● **Your task**
The listing below should be reproduced exactly, with the pictures omitted.

● **Given data**

##########

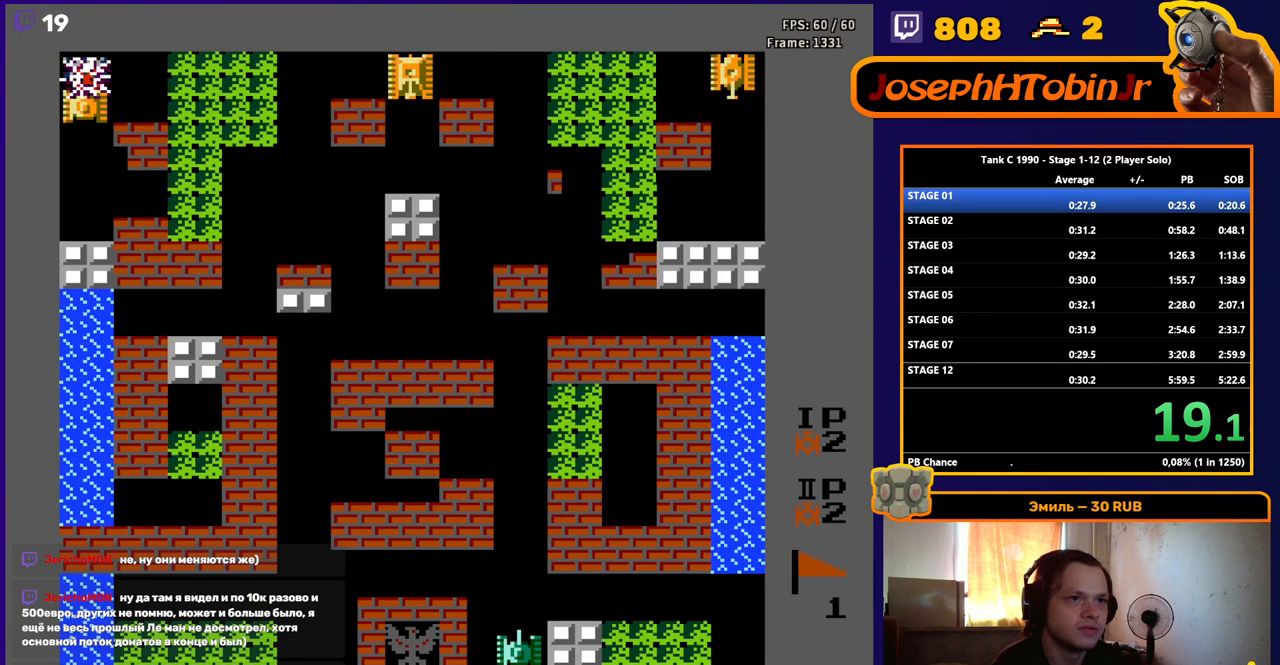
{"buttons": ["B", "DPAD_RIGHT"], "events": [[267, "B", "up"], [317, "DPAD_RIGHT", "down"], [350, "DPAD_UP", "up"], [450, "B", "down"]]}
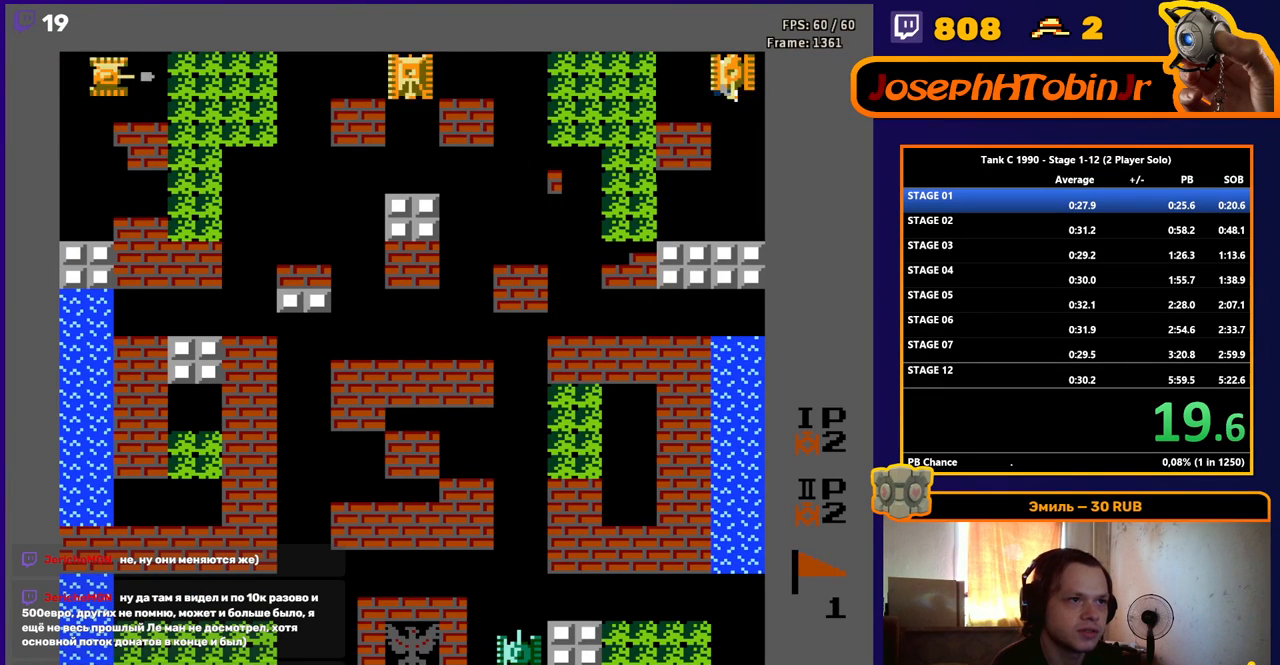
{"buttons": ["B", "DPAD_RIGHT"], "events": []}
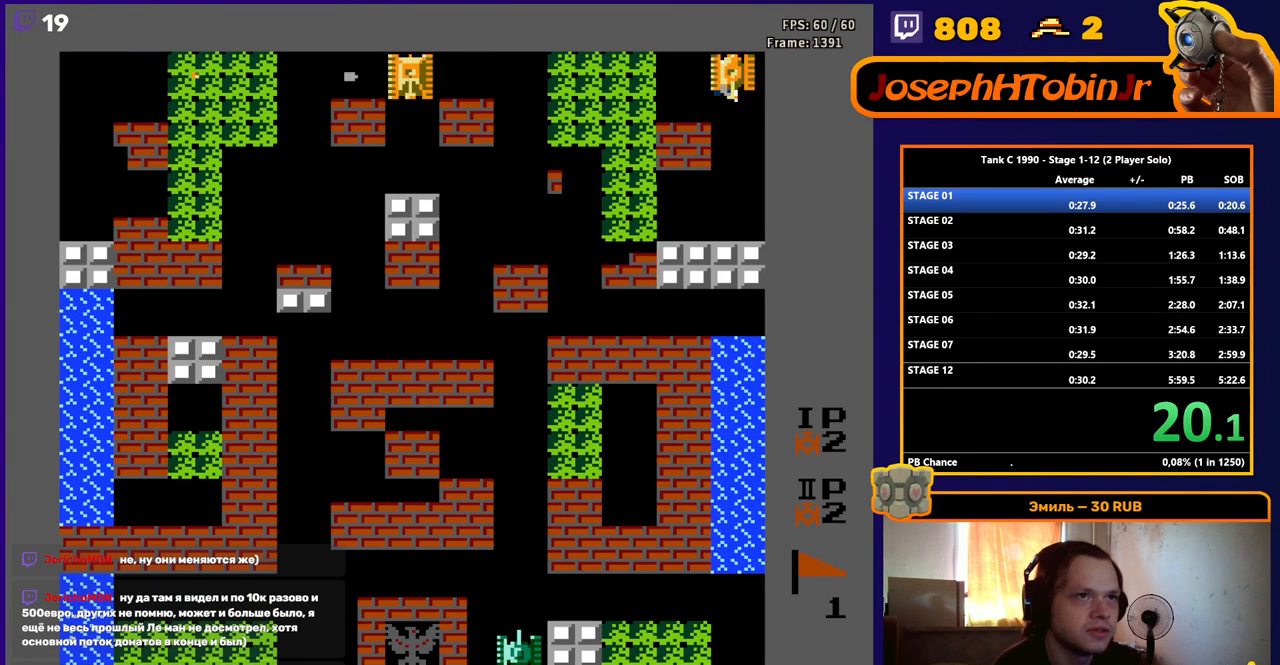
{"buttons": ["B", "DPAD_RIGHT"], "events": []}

##########

● **Solved exercise**
{"buttons": ["B", "DPAD_RIGHT"], "events": [[267, "B", "up"], [317, "DPAD_RIGHT", "down"], [350, "DPAD_UP", "up"], [450, "B", "down"]]}
{"buttons": ["B", "DPAD_RIGHT"], "events": []}
{"buttons": ["B", "DPAD_RIGHT"], "events": []}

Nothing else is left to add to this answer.